The drow halfling swallowed and folded her arms. “That’s what he meant by tests?”
“Sure. Let’s see it.”
“Right. You want a drow halfling as a performing circus monkey.” She shot him a tight-lipped smile and blinked. “No.”
“Look, I have my orders.” Rhynehart dropped his arms and gestured at the empty black mat between them. “To test what you can do so we can get a better read of the situation. Crashing my operation the other night, tossing around a bunch of our targets, and saving my men from being splattered all over the event center floor in the process is one thing—if you meant to do any of it. Intentional fighting and spellcasting is something different, right? If you prefer the old-fashioned stress tests, I’m happy to get the cattle prod.”
Cheyenne snor
ted. “That’s a bit over the top, don’t you think?”

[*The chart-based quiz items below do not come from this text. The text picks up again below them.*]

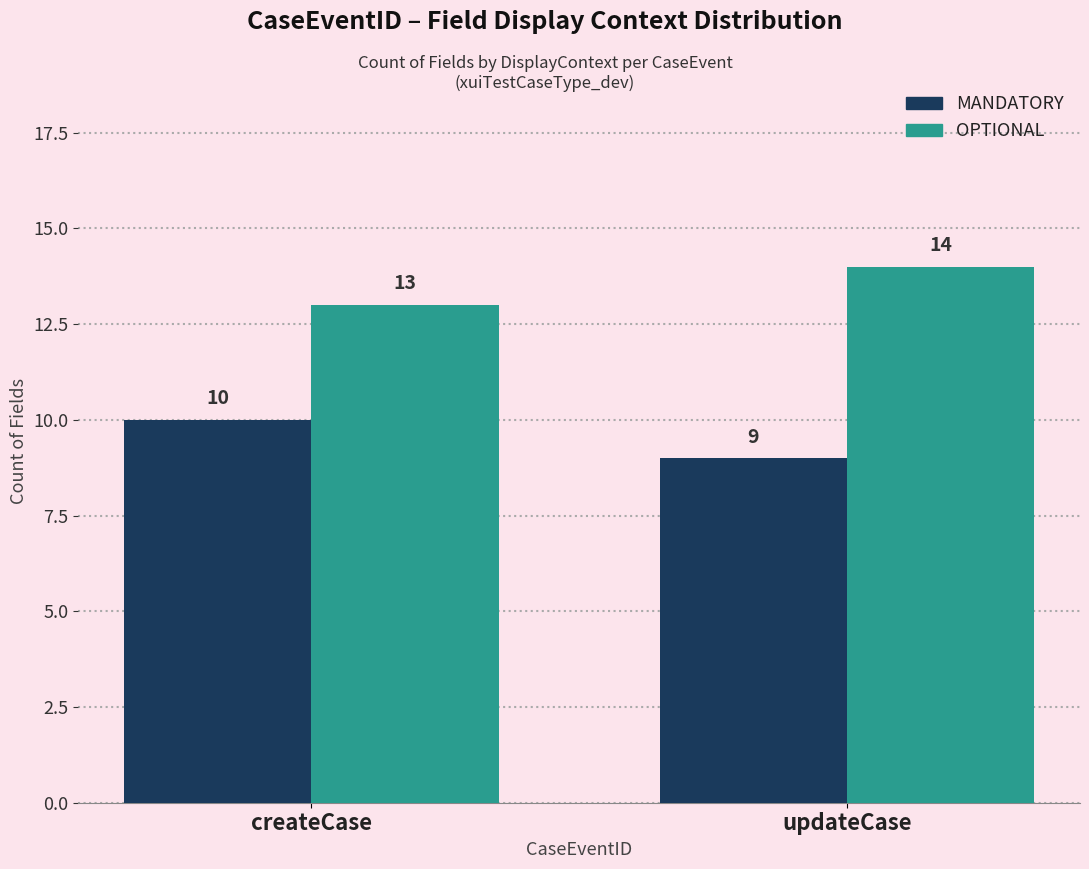

The OPTIONAL series shows 24 at updateCase. True or false?

False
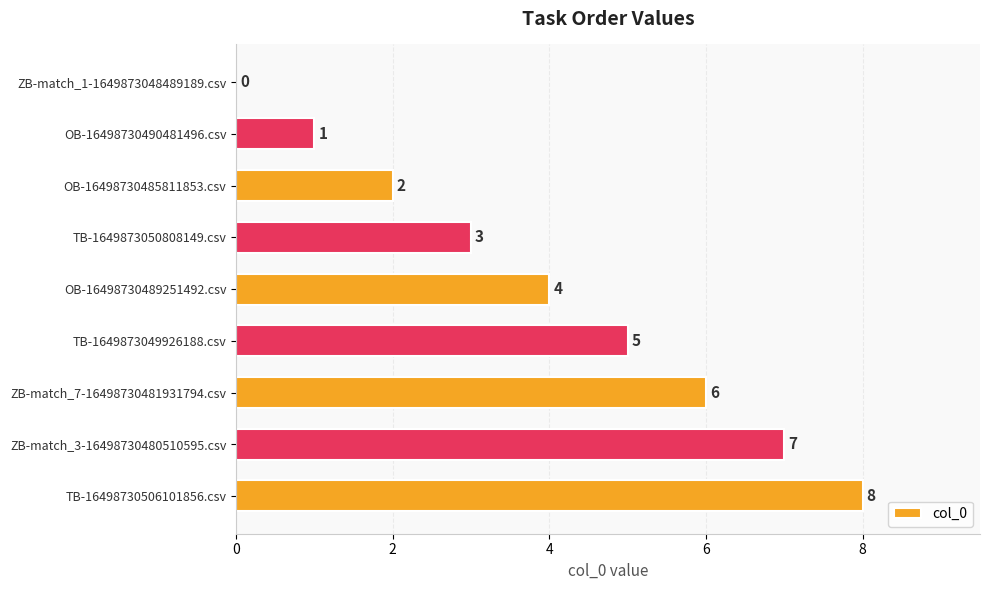

What is the sum of the values at ZB-match_3-16498730480510595.csv and TB-16498730506101856.csv?

15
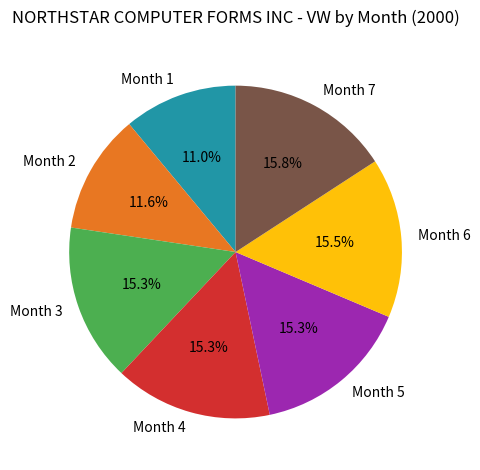

Between Month 2 and Month 6, which is larger?

Month 6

He shrugged. “Your choice.”
“All right. I have one question.” She stepped toward the center of the padded floor, and Rhynehart dipped his head. “The mustache walking around and calling himself Sir. What’s his real name?”
“Sir.”
“Seriously?”
Rhynehart moved one foot forward and clasped his hands behind his back. “As far as we’re concerned, yeah.”
“That’s disappointing.”
“Get used to it.” The man cleared his throat. “Are you gonna start, or should I?”
Cheyenne spread her arms, her chains jingling on her wrists. “I have no idea what you want me to do.”
“First, change your form.”
“Okay, for clarification purposes, are you talking about my physical appearance? You know, human to drow and back?”
Rhynehart glanced at one of the dark windows in the room and held up his index finger, then returned his attention to the halfling.
“Or are you talking about fighting stance and martial arts form?” Cheyenne cocked her head and pointed at the floor. “Because this place could almost be a souped-up dojo. I’m already over the part where everybody answers my questions with vague one-liners, so—”
A green light burst from the black padded wall on her left. Cheyenne saw it from the corner of her eye a fraction of a second before a piercing sting pricked her in the back of the neck.
“Hey!” She slapped a hand over her neck and felt something wet and sticky, but nothing came away on her fingers. “You can’t shoot people with random—”
A second tiny beaded dart shot from behind her with a muted pop and struck her below the first. Heat burst to life at the base of Cheyenne’s spine, and her drow form emerged like a bundle of matches lit all at once.
She snarled at Rhynehart and clenched her fists. “Happy now?”
“That’s round one.” The man glanced at a different window on the black wall, and this time raised two fingers before clasping his hands behind his back.